Leveraging workforce analytics using deep learning

Source: Deep Learning on Medium

Workforce analytics is something that is needed by almost every service based business these days. It’s also known with names such as workforce management, people analytics and various other terms, but the end work and outcome expected for all these use cases is one and the same — forecasting the labor needed to manage the business on a day-to-day basis. The primary objective of workforce analytics is to cut down costs on labor without compromising on the work quality. Predicting the daily workforce requirement is based on several internal and external factors in the organization, such as holiday schedule, sick and vacation leaves, weather conditions, and all other such factors contributing some affect on the business, directly and indirectly. We are laying our focus primarily on the forecasting aspect of workforce analytics based on the historical data we’ve got, without going into other aspects like budgeting, individual performance analysis, productivity checks, etc.

It’s simple, we want to know how much labor is needed daily to carry out the daily business without hindrance. Since we are dealing with daily data, we are going to take the daily based trends into consideration, in the sense that, business could be high on the weekends and reach a low during the mid week, on Tuesdays and Wednesdays. On a higher level, trends could also been seen in weekly data, the workforce requirement could shoot up during holiday weeks and fall down during off -seasonal weeks. Monthly trends are seen rarely in this kind of data, and even if it’s seen, it can be ignored unless we are have a huge historical database.

Time series modeling

This kind of data is based on time — we see some significant trends and patterns in the data, all pertaining to time. Data has temporal dependence; meaning that the occurrence of data points in the future are related to the occurrence of data points in the past. This type of data cannot be modeled with regular machine learning models, but need specialized set of models that can take care of this aspect of the data.

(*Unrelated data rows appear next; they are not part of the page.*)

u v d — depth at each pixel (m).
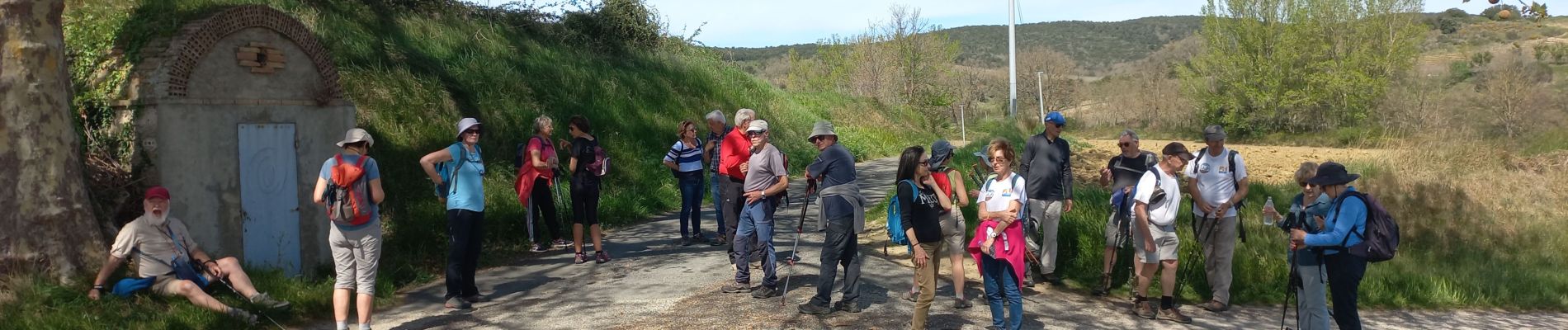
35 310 5.22
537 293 6.89
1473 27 75.19
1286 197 11.37
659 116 16.98
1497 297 8.79
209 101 6.46
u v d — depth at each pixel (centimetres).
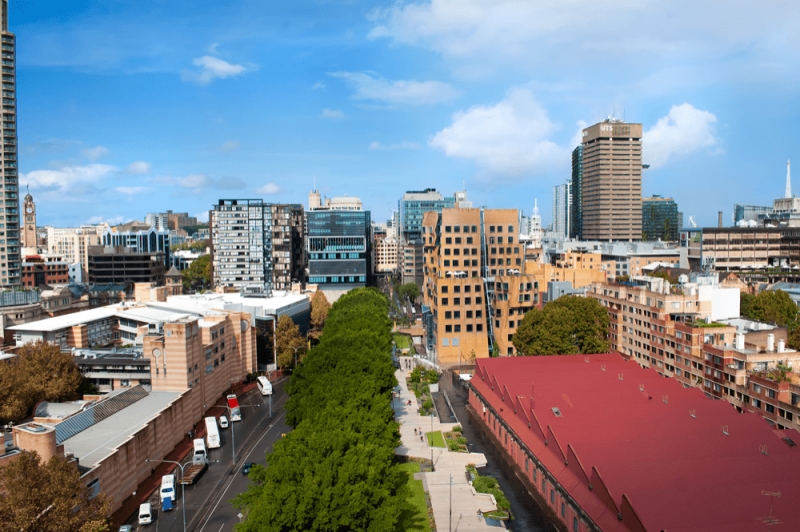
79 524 7438
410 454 12375
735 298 16525
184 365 13588
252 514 7312
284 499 7338
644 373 13325
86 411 11288
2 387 11375
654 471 8369
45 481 7256
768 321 19100
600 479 8269
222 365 16600
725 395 13200
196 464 11638
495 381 13750
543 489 10325
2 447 8206
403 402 16538
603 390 12156
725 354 13225
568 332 16988
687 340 14800
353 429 9625
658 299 16450
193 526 9419
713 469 8412
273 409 15612
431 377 18212
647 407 11138
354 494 7319
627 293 18288
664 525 6975
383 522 7312
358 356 13362
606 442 9438
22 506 6981
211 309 19712
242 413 15338
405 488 8538
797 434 9781
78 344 18438
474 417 15150
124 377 14412
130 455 10425
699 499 7475
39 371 12825
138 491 10700
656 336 16425
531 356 15512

This article is a run through of all the predictive time series models that I had applied in my analysis to predict workforce requirement. This article is NOT about all the various different analytical tasks that we can perform on workforce related data. It is only about the machine learning and deep learning models that I have applied to forecast uni-variate data over time, for my use-case and problem in particular. There could be many more models in the market that could do better justice to different type of time series problems. These are a few that did best for the one that I had.

GOAL: Forecast the number of hours of work needed to complete a task on a daily basis. (Based on this total number of hours required, the management plans the workforce needed to accomplish the task.)

DATA: Daily time series data. The variable of interest is “the total number of hours worked per day”. Additional variables were used as supporting variables in our analysis.

Below is a break-down of the classes of machine learning / deep learning models that I ran on this data.

Predictive models used

The classes of Models used:

  • Classical Methods
  • Machine learning models
  • Deep Learning models
  • Ensemble models

Data Exploration

Just like any other data, time series data also needs to be well understood before we go ahead in applying any method to forecast. We need to perform some data exploration in order to identify the underlying trends.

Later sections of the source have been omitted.